4. Daha iyi uç nokta koruması: WatchGuard'ın EPDR ve EDR'si gibi yapay zeka tabanlı uç nokta algılama ve yanıt araçları, uç noktalar için davranışsal bir temel oluşturur. Her iki çözüme de dahil olan Sıfır Güven Uygulama Hizmeti, yalnızca güvenilir olarak sınıflandırılan uygulamaların her uç noktada çalışmasına izin verir.
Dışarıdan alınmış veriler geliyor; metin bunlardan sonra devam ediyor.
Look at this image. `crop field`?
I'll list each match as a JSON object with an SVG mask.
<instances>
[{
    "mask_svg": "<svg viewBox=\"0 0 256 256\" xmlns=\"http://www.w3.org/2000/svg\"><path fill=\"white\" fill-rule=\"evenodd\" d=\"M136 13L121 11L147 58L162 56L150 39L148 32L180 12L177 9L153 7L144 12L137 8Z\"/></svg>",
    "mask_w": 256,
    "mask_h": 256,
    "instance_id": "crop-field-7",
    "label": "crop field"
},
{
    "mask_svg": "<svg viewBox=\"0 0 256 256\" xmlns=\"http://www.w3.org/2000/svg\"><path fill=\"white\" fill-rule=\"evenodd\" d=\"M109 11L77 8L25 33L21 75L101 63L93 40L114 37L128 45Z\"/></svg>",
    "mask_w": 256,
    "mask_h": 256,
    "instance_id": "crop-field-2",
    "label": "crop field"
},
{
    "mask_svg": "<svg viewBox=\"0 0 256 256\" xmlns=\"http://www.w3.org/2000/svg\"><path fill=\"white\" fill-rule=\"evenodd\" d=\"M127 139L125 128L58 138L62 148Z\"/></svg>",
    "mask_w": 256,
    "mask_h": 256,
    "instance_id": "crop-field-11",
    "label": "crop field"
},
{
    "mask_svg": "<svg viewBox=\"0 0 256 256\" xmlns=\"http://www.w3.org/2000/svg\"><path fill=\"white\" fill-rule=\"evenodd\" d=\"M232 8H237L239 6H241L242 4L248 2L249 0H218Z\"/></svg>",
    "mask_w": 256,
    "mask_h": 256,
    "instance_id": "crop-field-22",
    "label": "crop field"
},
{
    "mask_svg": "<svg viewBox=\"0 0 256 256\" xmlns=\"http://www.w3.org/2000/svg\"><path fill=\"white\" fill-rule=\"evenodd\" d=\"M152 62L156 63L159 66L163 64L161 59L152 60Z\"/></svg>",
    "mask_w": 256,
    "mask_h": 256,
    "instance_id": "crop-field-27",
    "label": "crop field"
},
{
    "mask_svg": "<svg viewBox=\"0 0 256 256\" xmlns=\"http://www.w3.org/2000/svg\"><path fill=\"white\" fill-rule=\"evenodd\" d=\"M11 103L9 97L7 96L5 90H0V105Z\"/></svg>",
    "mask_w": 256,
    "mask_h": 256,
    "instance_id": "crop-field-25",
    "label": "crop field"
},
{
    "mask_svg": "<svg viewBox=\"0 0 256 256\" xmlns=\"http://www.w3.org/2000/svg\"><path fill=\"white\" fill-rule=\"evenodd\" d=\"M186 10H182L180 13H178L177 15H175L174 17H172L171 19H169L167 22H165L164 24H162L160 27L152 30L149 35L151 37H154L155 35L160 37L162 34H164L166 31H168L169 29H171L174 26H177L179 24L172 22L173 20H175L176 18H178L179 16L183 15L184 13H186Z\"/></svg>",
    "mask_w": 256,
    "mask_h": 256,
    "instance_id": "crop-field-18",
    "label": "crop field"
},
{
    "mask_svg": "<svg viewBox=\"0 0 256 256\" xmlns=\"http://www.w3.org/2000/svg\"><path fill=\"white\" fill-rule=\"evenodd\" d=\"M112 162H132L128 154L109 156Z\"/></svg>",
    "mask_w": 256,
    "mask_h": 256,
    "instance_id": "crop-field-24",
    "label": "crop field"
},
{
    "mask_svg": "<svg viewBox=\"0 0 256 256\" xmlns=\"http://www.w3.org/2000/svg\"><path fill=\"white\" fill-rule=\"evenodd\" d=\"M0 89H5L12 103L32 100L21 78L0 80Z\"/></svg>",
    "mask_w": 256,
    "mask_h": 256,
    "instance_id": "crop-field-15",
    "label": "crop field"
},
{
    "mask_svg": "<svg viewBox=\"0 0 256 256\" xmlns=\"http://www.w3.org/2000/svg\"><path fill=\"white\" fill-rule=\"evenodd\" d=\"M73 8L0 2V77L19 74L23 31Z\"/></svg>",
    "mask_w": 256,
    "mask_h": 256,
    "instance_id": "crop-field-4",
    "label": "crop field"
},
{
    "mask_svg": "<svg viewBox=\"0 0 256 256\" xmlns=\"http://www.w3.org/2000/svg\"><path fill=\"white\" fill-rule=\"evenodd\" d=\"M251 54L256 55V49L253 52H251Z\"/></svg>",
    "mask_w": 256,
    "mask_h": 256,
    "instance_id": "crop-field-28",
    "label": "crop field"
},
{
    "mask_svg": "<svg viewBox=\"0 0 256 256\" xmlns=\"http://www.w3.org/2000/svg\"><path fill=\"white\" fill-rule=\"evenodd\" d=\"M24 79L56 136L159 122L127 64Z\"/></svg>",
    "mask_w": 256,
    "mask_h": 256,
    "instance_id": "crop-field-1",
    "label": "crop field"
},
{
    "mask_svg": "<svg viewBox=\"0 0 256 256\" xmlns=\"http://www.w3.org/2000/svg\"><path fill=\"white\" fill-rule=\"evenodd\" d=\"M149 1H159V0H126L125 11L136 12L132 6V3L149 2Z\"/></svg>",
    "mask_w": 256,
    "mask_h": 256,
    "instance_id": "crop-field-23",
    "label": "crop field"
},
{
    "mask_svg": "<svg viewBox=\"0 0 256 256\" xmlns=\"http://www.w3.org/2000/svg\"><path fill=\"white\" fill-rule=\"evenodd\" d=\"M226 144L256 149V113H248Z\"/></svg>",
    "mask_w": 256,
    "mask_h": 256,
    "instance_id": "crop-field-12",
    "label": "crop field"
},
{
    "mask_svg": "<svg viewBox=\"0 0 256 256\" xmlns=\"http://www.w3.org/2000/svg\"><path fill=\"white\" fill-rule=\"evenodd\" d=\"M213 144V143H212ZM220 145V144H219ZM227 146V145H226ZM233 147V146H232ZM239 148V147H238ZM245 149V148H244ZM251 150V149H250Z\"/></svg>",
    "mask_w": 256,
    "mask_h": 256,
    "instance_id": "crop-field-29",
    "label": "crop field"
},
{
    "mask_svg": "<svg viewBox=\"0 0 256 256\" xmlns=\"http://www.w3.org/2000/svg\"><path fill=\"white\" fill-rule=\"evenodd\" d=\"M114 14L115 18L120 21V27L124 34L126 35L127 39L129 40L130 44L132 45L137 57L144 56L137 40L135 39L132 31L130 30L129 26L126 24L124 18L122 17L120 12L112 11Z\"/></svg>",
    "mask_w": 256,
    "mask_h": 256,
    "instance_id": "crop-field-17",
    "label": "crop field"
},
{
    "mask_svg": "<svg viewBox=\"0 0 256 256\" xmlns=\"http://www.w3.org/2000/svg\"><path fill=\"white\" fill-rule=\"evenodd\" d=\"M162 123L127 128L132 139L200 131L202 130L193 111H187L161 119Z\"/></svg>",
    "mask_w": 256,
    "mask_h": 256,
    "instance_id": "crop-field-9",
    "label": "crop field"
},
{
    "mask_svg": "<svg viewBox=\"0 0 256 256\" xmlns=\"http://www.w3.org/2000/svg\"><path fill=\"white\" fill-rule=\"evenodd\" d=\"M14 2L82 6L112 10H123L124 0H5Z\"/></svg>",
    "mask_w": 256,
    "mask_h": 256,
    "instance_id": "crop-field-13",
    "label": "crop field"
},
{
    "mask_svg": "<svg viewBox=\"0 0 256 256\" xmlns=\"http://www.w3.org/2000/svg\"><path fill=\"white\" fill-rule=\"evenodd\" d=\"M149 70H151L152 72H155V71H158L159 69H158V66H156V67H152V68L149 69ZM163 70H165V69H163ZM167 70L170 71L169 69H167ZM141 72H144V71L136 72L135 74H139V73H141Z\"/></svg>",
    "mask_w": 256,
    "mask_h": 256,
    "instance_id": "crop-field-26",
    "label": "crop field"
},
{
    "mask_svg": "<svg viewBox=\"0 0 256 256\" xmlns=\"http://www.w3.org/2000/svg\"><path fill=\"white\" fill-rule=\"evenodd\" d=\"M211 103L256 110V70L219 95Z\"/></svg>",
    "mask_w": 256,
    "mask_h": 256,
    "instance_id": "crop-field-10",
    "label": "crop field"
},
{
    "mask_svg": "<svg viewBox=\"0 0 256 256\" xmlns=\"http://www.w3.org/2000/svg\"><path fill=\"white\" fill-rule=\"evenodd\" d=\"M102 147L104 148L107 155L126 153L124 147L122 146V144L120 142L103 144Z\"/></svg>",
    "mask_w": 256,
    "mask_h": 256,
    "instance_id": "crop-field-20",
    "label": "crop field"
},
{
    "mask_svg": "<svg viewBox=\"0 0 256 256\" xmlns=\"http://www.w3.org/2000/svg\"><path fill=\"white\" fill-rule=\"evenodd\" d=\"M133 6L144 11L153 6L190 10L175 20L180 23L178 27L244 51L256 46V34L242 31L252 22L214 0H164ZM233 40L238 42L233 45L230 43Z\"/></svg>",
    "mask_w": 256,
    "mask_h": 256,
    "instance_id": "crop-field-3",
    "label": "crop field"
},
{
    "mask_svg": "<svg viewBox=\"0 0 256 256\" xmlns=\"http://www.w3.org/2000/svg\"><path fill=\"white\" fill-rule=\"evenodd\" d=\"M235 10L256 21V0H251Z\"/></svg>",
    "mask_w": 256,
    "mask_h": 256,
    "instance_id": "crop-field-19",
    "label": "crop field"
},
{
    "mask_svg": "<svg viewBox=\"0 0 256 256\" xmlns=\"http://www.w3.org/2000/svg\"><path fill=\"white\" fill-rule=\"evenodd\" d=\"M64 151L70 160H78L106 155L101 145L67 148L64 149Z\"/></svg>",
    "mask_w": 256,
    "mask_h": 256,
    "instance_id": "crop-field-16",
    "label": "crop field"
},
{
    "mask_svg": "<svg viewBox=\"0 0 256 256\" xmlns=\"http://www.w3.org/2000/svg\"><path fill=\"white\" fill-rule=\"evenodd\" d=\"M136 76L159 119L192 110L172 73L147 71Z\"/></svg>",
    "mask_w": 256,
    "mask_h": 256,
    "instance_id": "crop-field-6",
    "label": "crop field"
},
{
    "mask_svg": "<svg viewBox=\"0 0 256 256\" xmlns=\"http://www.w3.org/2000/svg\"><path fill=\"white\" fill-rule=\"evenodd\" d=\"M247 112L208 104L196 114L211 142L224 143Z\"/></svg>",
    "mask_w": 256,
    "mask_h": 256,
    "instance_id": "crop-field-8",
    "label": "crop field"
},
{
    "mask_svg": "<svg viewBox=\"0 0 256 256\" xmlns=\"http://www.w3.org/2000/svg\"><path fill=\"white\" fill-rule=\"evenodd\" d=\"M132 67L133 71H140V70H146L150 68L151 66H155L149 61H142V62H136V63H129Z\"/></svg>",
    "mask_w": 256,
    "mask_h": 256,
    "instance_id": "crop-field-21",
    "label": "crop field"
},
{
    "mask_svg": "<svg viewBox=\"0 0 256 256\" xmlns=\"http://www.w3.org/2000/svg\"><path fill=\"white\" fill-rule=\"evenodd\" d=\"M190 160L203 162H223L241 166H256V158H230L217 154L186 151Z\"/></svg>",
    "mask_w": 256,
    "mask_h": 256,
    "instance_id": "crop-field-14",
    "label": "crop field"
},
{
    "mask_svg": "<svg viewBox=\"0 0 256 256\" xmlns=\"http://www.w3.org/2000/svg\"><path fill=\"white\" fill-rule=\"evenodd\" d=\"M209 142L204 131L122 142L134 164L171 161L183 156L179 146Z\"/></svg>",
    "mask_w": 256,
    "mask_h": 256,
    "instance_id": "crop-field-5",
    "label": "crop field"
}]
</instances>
Ayrıca kötü amaçlı uygulama ve süreçlerin veya bilinmeyen uygulamaların çalıştırılması, maksimum 4 saat içinde sınıflandırılarak vakaların %99,98'i yapay zeka motoru tarafından, geri kalan %0,02'si ise teknik uzmanların eylemleri sayesinde engellenir.
Bu bağlamda, bu güvenlik ürünlerini temel olarak kullanan WatchGuard'ın ThreatSync'i gibi yapay zeka destekli bir XDR çözümü, tehdit algılama ve yanıt yeteneklerini sürekli olarak öğrenebilir, uyarlayabilir ve geliştirebilir. Kurumları potansiyel tehditlere karşı gerçek zamanlı olarak ve birden fazla alanda uyarmak için yapay zeka ve makine öğrenimi teknolojilerini kullanarak, ortalama tespit süresini (MTTD) azaltır, daha fazla görünürlük sağlar ve çoklu ürün müdahalesine olanak tanır. Bu önlemler sağlam bir güvenlik oluşturulmasına yardımcı olur.